- [Task to carry out] Write the listing below again, word for word.

- [Dataset]
::::::::

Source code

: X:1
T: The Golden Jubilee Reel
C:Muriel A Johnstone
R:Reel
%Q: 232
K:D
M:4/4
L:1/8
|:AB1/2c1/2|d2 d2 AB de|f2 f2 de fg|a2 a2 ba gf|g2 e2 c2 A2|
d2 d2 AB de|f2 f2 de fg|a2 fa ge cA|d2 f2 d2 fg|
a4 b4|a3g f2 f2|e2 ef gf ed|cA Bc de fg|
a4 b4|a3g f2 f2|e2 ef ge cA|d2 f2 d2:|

::::::::

- [Exercise response]
Source code

: X:1
T: The Golden Jubilee Reel
C:Muriel A Johnstone
R:Reel
%Q: 232
K:D
M:4/4
L:1/8
|:AB1/2c1/2|d2 d2 AB de|f2 f2 de fg|a2 a2 ba gf|g2 e2 c2 A2|
d2 d2 AB de|f2 f2 de fg|a2 fa ge cA|d2 f2 d2 fg|
a4 b4|a3g f2 f2|e2 ef gf ed|cA Bc de fg|
a4 b4|a3g f2 f2|e2 ef ge cA|d2 f2 d2:|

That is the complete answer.